# [Provided text]
* begin *
If the user accepts the cookie, there is no impact on your data.
If the user says no to being opted-in: In most cases ads, social commenting systems etc, that use third-party cookies, will continue to work. Ads will show up, comments will be accepted. But there will be an impact on your advertising analytics solutions.
The data you'll be able to collect will be worse than it was before (and remember, it was fragile before). The number of impressions, click-through rates, conversions, view-thrus and other metrics reported by your ad platforms will be less precise than they were before.
If you use behavior targeting/ad re-targeting/remarketing solutions then your effectiveness with these solutions will be reduced. That's simply because retargeting/re-marketing relies on leveraging third-party cookies to observe a person's behavior across websites and then deliver optimally targeted content/ads.
If you use social commenting platforms provided by third parties, the user will see that you no longer remember them.
If the users don't accept third-party cookies, then on some platforms you won't be able to track their behavior away from your site. On one social platform they very cleverly track this behavior: Bonita sees your post on the social platform. Bonita then visits your website, which was in your social post. Bonita then comments on your post. Bonita then also clicks on the social share button and shares your post back on the social platform. This tracking primarily works today because of third party cookies. This might not work going forward so you won't be able to analyze this behavior.
The full impact will depend on the digital advertising analytics tool you are using. Please call your account representative at your tool's vendor. Use the information above to ask specific questions. (For a minority of vendors it is very difficult to get straight answers.) Adjust your data analysis strategy accordingly.
3. Both first-party and third-party cookies require asking users for permission/opt-in.
A couple of EU countries are going to be in this bucket. It is not completely clear if no to cookies means that zero tracking can be done (or if only cookies can't be stored). Assuming the opt-in is just for cookies (i.e data stored on a customer's browser)…
If the person opts-in, nothing changes. Both your web analytics and your advertising analytics tools are going to report the data fine.
If the person rejects the request and does not opt into setting cookies in their browser then one of these two scenarios will occur:
1. Some web analytics tools will still collect the data ("hits" really). They will then try to "intelligently stitch" the session together. Since each "hit" is reported to the tool (via the JavaScript tag) there is a bunch of data comes through even if the cookie data does not. So these tools will use the anonymous browser id and the IP Address and other such elements to do something like:
"All these hits look like they are coming from the same browser, their time stamps are really close to each other and while we don't have cookies these 'hits' start at time x and finish at time x+5 and so they must be one visit. We'll stitch the hits together and report that as one visit."
* end *
# [Recorded data]
* begin *
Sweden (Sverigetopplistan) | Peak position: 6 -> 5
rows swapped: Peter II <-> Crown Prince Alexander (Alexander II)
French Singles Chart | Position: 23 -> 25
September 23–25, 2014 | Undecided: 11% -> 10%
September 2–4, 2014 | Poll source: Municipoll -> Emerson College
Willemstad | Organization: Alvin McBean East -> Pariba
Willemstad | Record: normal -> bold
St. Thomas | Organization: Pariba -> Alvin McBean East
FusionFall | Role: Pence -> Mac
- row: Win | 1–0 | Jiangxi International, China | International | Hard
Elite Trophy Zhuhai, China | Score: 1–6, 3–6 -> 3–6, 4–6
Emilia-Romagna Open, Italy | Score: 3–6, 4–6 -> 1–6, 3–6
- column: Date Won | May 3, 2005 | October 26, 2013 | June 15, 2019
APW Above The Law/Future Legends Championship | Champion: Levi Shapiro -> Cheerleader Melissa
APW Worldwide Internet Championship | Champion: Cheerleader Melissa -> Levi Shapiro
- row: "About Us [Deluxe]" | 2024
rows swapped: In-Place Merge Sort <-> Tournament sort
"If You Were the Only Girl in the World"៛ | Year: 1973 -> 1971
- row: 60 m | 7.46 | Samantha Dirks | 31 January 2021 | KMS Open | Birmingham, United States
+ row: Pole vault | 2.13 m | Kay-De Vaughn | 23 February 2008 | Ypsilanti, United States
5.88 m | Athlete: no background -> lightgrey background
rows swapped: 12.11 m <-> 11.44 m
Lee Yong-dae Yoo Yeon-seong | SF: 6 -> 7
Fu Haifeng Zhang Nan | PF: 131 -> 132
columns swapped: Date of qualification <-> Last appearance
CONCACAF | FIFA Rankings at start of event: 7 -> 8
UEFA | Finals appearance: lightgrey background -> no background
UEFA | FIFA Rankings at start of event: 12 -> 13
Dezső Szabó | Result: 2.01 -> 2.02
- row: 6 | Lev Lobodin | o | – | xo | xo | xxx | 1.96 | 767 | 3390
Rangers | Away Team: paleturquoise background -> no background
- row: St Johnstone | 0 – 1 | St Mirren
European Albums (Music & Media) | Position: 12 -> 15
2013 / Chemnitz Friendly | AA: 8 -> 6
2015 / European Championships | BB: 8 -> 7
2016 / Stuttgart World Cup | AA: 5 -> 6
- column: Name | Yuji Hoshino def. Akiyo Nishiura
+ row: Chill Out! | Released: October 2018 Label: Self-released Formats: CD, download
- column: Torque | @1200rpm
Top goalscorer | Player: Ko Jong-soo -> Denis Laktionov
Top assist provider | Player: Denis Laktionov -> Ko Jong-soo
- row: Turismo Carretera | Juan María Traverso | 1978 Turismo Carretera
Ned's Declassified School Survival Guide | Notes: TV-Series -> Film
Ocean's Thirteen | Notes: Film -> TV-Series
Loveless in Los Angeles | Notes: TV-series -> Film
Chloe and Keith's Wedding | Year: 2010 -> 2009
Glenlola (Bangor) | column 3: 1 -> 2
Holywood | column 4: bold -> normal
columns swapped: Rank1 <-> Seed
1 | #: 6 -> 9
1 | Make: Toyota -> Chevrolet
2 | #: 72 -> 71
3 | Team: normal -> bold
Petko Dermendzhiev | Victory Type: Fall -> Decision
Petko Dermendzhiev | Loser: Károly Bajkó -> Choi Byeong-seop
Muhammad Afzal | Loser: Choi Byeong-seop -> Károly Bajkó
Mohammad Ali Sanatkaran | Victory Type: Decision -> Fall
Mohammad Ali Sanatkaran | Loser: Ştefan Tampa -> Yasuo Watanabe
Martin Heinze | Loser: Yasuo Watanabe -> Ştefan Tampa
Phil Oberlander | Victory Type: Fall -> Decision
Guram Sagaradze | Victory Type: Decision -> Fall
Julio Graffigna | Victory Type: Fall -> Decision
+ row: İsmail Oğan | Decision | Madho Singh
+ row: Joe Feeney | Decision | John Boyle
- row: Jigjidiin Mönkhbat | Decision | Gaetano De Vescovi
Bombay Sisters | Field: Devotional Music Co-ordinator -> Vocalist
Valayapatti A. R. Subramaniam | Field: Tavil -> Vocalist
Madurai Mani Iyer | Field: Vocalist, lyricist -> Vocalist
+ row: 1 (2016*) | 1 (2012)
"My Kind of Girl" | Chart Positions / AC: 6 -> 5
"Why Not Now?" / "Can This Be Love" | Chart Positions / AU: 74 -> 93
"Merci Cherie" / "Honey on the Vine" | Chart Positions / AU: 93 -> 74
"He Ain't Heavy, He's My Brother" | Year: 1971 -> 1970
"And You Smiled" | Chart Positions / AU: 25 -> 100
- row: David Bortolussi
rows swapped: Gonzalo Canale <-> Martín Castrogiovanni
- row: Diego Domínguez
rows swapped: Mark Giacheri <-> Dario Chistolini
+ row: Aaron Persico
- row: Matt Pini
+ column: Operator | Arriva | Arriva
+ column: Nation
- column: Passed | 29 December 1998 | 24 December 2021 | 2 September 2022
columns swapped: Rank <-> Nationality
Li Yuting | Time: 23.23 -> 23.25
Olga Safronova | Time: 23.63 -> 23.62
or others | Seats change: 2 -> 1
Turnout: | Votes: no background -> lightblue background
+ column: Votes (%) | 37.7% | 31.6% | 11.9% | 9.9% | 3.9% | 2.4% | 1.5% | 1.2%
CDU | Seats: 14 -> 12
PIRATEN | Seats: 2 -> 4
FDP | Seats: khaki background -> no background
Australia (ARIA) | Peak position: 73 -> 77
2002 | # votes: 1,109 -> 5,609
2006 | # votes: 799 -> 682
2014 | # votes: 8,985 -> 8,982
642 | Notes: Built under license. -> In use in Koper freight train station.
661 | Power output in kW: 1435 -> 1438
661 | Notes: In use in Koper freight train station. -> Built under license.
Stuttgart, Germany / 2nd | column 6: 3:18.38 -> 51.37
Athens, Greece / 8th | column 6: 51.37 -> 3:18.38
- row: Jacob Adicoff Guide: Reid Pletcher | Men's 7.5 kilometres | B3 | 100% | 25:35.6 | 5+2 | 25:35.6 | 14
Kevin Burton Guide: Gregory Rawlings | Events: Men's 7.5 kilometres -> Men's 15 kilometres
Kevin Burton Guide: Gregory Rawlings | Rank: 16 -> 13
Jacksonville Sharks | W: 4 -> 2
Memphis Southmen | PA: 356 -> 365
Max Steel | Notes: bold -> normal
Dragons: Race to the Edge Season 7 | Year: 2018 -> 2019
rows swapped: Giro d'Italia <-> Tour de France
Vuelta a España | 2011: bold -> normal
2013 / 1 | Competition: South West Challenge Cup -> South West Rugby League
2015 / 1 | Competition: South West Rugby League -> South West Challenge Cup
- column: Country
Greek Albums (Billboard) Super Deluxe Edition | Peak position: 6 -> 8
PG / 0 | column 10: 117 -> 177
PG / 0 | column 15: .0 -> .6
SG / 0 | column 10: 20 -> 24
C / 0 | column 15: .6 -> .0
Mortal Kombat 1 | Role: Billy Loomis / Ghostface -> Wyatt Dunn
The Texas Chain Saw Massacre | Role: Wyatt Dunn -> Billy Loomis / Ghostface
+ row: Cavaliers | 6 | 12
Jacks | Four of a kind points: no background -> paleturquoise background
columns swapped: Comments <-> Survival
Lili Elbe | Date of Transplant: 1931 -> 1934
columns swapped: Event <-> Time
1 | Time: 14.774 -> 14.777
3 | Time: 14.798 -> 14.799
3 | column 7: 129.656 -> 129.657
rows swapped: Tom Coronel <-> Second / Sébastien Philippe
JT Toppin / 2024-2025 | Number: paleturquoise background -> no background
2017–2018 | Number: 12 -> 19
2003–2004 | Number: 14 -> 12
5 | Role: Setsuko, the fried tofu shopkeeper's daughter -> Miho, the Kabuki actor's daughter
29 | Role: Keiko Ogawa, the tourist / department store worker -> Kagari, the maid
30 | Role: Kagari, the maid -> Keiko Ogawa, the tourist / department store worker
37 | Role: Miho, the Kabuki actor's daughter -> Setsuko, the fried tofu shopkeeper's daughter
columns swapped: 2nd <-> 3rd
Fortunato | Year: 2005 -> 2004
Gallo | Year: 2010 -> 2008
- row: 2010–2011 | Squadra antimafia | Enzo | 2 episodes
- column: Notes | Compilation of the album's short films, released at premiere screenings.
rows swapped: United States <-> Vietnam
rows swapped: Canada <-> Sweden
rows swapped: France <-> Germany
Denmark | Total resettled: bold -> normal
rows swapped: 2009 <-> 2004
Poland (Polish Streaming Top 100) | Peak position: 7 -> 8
* end *
Carry on the passage about cookie consent and analytics data from the point where it stops, picking up right after its final sentence.

# [Answer to the exercise]
All the data is anonymous (as it would have been in case of a normal web analytics tool as well, almost all of whom don't collect personally identifiable information).
Implication on the Visits metric: You get the best case scenario of a Visit. Not perfect, but close enough.
Implication on Unique Visitors: Since the cookies are not stored, every time the user of that browser comes back to the site he will be identified as a New Visitor. So Unique Visitor counts will be imprecise. By how much will depend on how many people exhibit that behavior.
Implication on New and Returning Visitors: See above, these numbers will be imprecise (with New Visitors being overstated). For this reason you can see why metrics like Recency and Loyalty will also be wrong.
If your web analytics tool is exhibiting the above behavior then there will be little to no impact on data for dimensions like referring websites, keywords etc and metrics like time on page or total page views. There will be some impact on metrics like time on site or total page views (because remember the "visits stitching" is a very informed guess).
Please check with your vendor if they are using this method. To the best of my knowledge, only a couple do.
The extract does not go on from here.